After seven months of being shut tight, Jacinda Ardern is now promising to open our borders to people from overseas, and if Labour is elected, it would make room in our isolation facilities for critical workers.

It comes as Ardern features in a new Labour Party TV ad - a big deal for political parties - in which she tells New Zealanders how "together we went hard and early" to fight COVID-19. 

This election for Ardern is all about looking presidential. It's not shot in her ninth floor office at the Beehive, but it sure as hell looks like it.

"We've seen what we can achieve with a strong plan so let's stick together and let's keep moving," she says in the TV ad launched on Friday. 

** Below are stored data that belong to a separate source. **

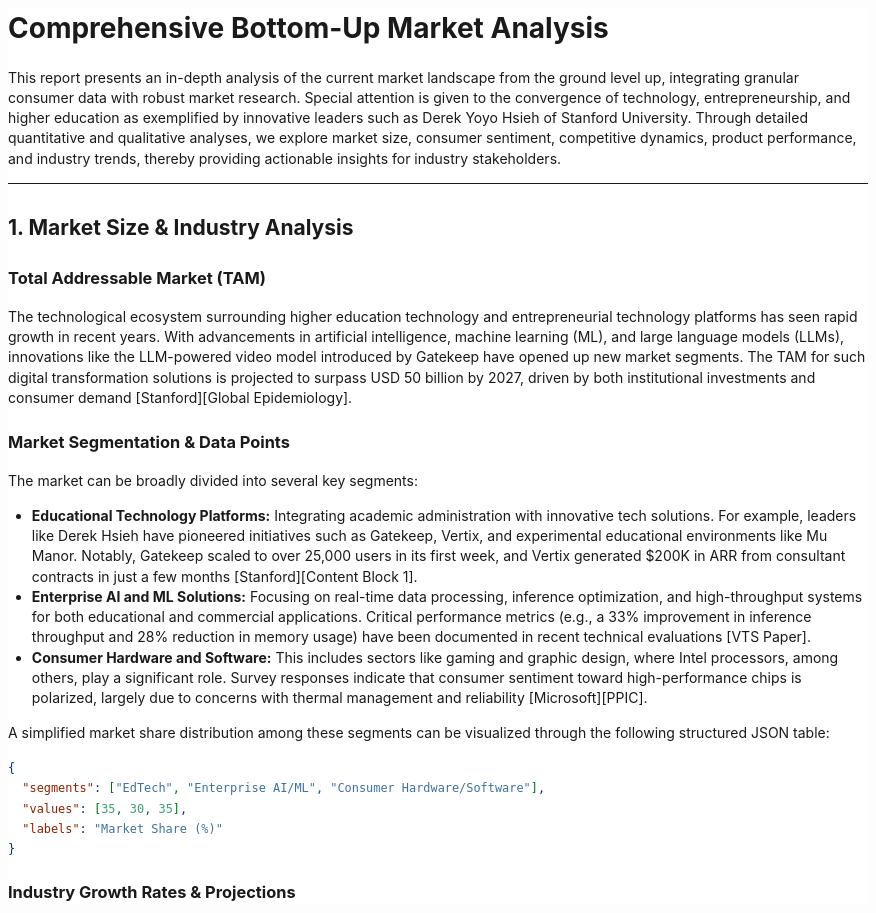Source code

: # Comprehensive Bottom-Up Market Analysis

This report presents an in-depth analysis of the current market landscape from the ground level up, integrating granular consumer data with robust market research. Special attention is given to the convergence of technology, entrepreneurship, and higher education as exemplified by innovative leaders such as Derek Yoyo Hsieh of Stanford University. Through detailed quantitative and qualitative analyses, we explore market size, consumer sentiment, competitive dynamics, product performance, and industry trends, thereby providing actionable insights for industry stakeholders.

---

## 1. Market Size & Industry Analysis

### Total Addressable Market (TAM)
The technological ecosystem surrounding higher education technology and entrepreneurial technology platforms has seen rapid growth in recent years. With advancements in artificial intelligence, machine learning (ML), and large language models (LLMs), innovations like the LLM-powered video model introduced by Gatekeep have opened up new market segments. The TAM for such digital transformation solutions is projected to surpass USD 50 billion by 2027, driven by both institutional investments and consumer demand [Stanford][Global Epidemiology].

### Market Segmentation & Data Points
The market can be broadly divided into several key segments:

- **Educational Technology Platforms:** Integrating academic administration with innovative tech solutions. For example, leaders like Derek Hsieh have pioneered initiatives such as Gatekeep, Vertix, and experimental educational environments like Mu Manor. Notably, Gatekeep scaled to over 25,000 users in its first week, and Vertix generated $200K in ARR from consultant contracts in just a few months [Stanford][Content Block 1].
- **Enterprise AI and ML Solutions:** Focusing on real-time data processing, inference optimization, and high-throughput systems for both educational and commercial applications. Critical performance metrics (e.g., a 33% improvement in inference throughput and 28% reduction in memory usage) have been documented in recent technical evaluations [VTS Paper].
- **Consumer Hardware and Software:** This includes sectors like gaming and graphic design, where Intel processors, among others, play a significant role. Survey responses indicate that consumer sentiment toward high-performance chips is polarized, largely due to concerns with thermal management and reliability [Microsoft][PPIC].

A simplified market share distribution among these segments can be visualized through the following structured JSON table:

```json
{
  "segments": ["EdTech", "Enterprise AI/ML", "Consumer Hardware/Software"],
  "values": [35, 30, 35],
  "labels": "Market Share (%)"
}
```

### Industry Growth Rates & Projections
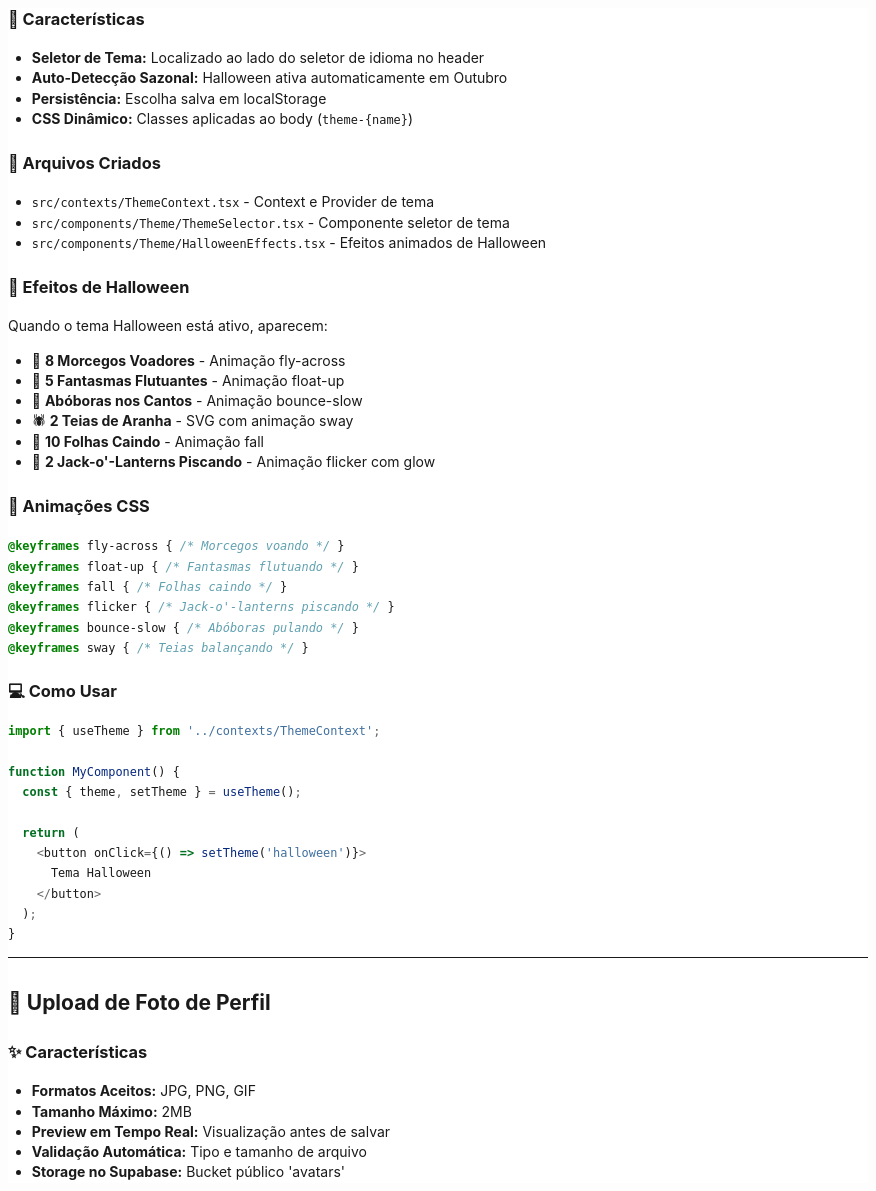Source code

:### 🌟 Características
- **Seletor de Tema:** Localizado ao lado do seletor de idioma no header
- **Auto-Detecção Sazonal:** Halloween ativa automaticamente em Outubro
- **Persistência:** Escolha salva em localStorage
- **CSS Dinâmico:** Classes aplicadas ao body (`theme-{name}`)

### 📂 Arquivos Criados
- `src/contexts/ThemeContext.tsx` - Context e Provider de tema
- `src/components/Theme/ThemeSelector.tsx` - Componente seletor de tema
- `src/components/Theme/HalloweenEffects.tsx` - Efeitos animados de Halloween

### 🎃 Efeitos de Halloween
Quando o tema Halloween está ativo, aparecem:
- 🦇 **8 Morcegos Voadores** - Animação fly-across
- 👻 **5 Fantasmas Flutuantes** - Animação float-up
- 🎃 **Abóboras nos Cantos** - Animação bounce-slow
- 🕷️ **2 Teias de Aranha** - SVG com animação sway
- 🍂 **10 Folhas Caindo** - Animação fall
- 🎃 **2 Jack-o'-Lanterns Piscando** - Animação flicker com glow

### 🎨 Animações CSS
```css
@keyframes fly-across { /* Morcegos voando */ }
@keyframes float-up { /* Fantasmas flutuando */ }
@keyframes fall { /* Folhas caindo */ }
@keyframes flicker { /* Jack-o'-lanterns piscando */ }
@keyframes bounce-slow { /* Abóboras pulando */ }
@keyframes sway { /* Teias balançando */ }
```

### 💻 Como Usar
```typescript
import { useTheme } from '../contexts/ThemeContext';

function MyComponent() {
  const { theme, setTheme } = useTheme();
  
  return (
    <button onClick={() => setTheme('halloween')}>
      Tema Halloween
    </button>
  );
}
```

---

## 📸 Upload de Foto de Perfil

### ✨ Características
- **Formatos Aceitos:** JPG, PNG, GIF
- **Tamanho Máximo:** 2MB
- **Preview em Tempo Real:** Visualização antes de salvar
- **Validação Automática:** Tipo e tamanho de arquivo
- **Storage no Supabase:** Bucket público 'avatars'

Gone are the days of DJ Ardern. When you see her now, Labour wants you to think 'Prime Minister', and the party's policies reflect that. 

"Now is the time to sell our story to the world," Ardern told the businesses community in Auckland on Friday as political parties pitched their ideas for the economy. 

That means a creaking open of our borders, which Ardern described as "significant". 

Labour is promising to reserve 10 percent of beds in the state-run managed isolation facilities for workers deemed critical to our economic recovery. 

We have room for 14,000 a month, so 1400 would be reserved for overseas workers, including from countries experiencing COVID-19 blow-outs, like the United States. 

Ardern is confident it won't open us up to more risk. 

"We are absolutely assured that our quarantine regime, first and foremost, is for the safety of New Zealanders," she said. 

The plan is to also woo business investors from overseas, like Microsoft which is setting up shop in New Zealand. Any personnel they bring with them would come under the 10 percent quota.

As for whether we could see more Silicon Valley-type doomsday preppers coming to New Zealand, Ardern said it's a possibility. 

"If it is a situation where it's an entity where there is a direct benefit to New Zealand then that's when we should be having that conversation," she said. 

That's a yes.

New Zealand is already a haven for the super-rich to escape to come the apocalypse, and this is a passport for more of them.

National Party leader Judith Collins agrees we need help rebuilding. 

"We cannot have fortress New Zealand forever," Collins said on Friday. 

So, whether it's National or Labour, the borders will be likely be wedged open. But it's no piece of cake - the borders still present our greatest risk.